*TASK ITEM*. Give the data below again exactly as written, without its pictures.

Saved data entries
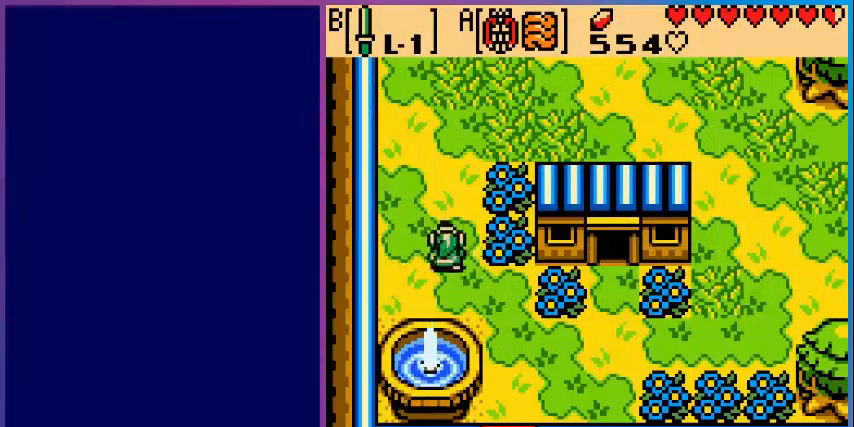
{"buttons": ["DPAD_UP"], "events": [[40, "DPAD_LEFT", "up"]]}
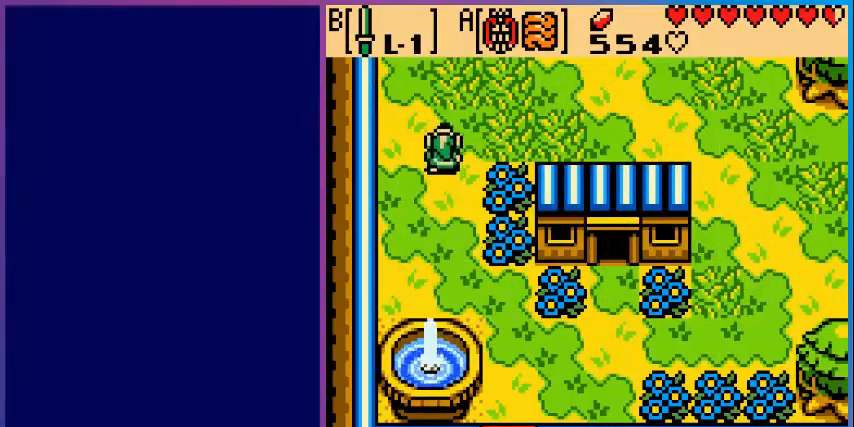
{"buttons": ["DPAD_UP"], "events": []}
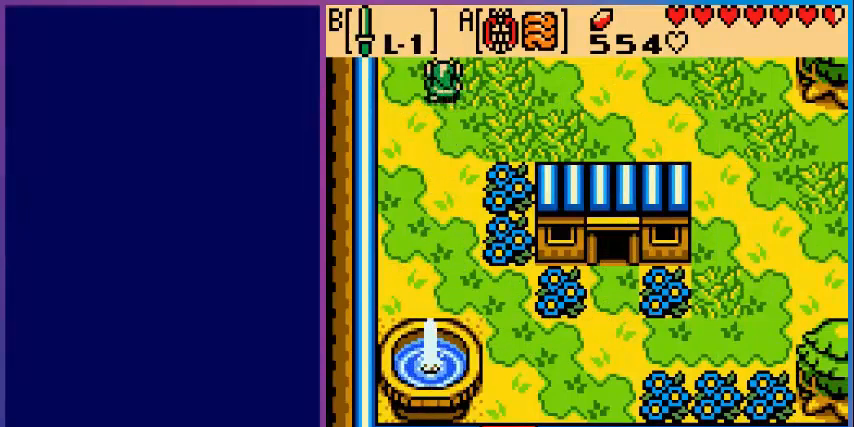
{"buttons": [], "events": [[280, "DPAD_UP", "up"]]}
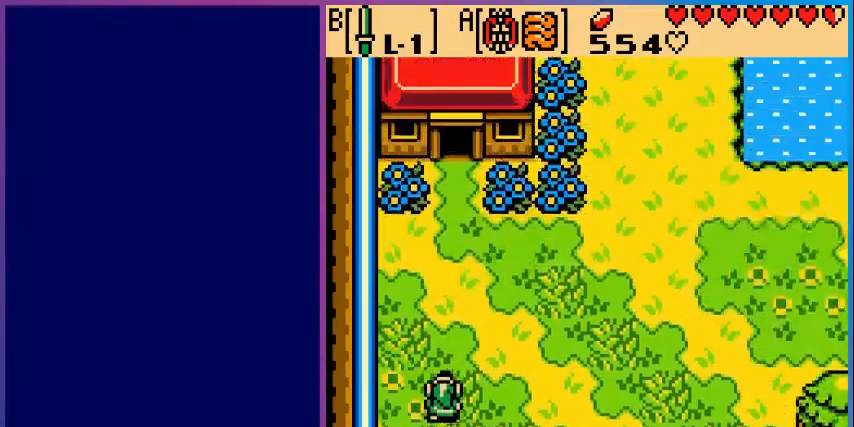
{"buttons": ["DPAD_UP"], "events": [[40, "DPAD_UP", "down"]]}
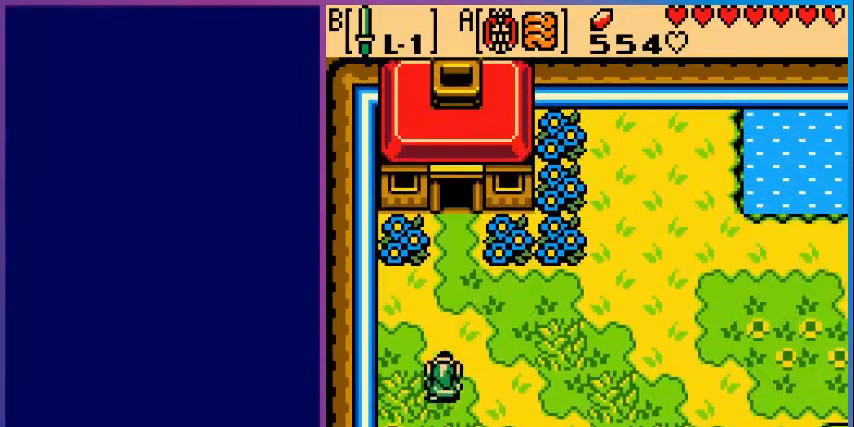
{"buttons": ["DPAD_UP"], "events": []}
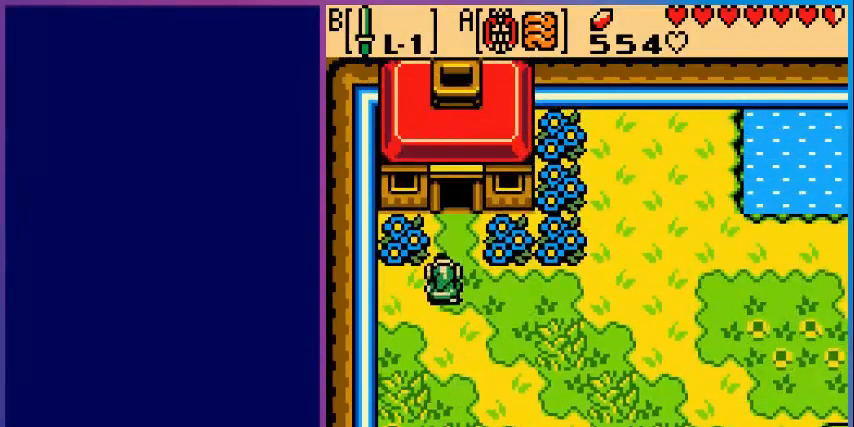
{"buttons": ["DPAD_UP"], "events": []}
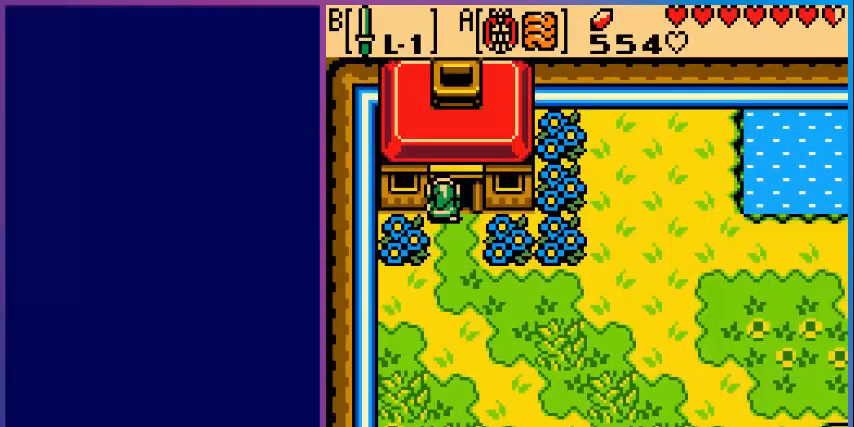
{"buttons": [], "events": [[320, "DPAD_UP", "up"]]}
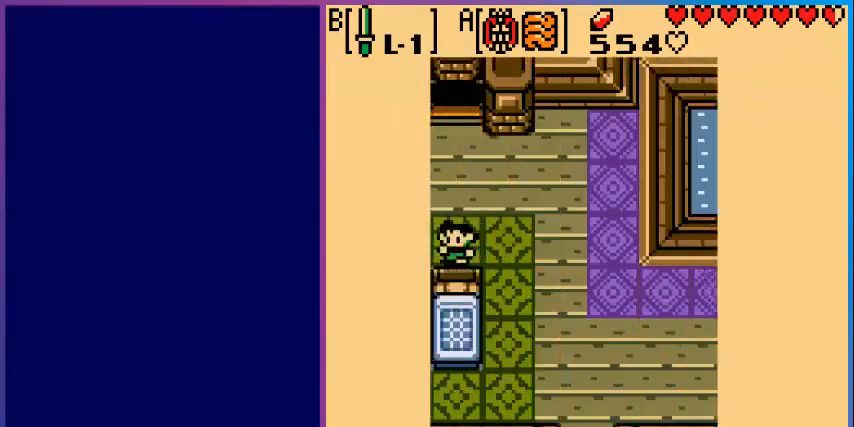
{"buttons": [], "events": []}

*ANSWER TO THIS PROBLEM*.
{"buttons": ["DPAD_UP"], "events": [[40, "DPAD_LEFT", "up"]]}
{"buttons": ["DPAD_UP"], "events": []}
{"buttons": [], "events": [[280, "DPAD_UP", "up"]]}
{"buttons": ["DPAD_UP"], "events": [[40, "DPAD_UP", "down"]]}
{"buttons": ["DPAD_UP"], "events": []}
{"buttons": ["DPAD_UP"], "events": []}
{"buttons": [], "events": [[320, "DPAD_UP", "up"]]}
{"buttons": [], "events": []}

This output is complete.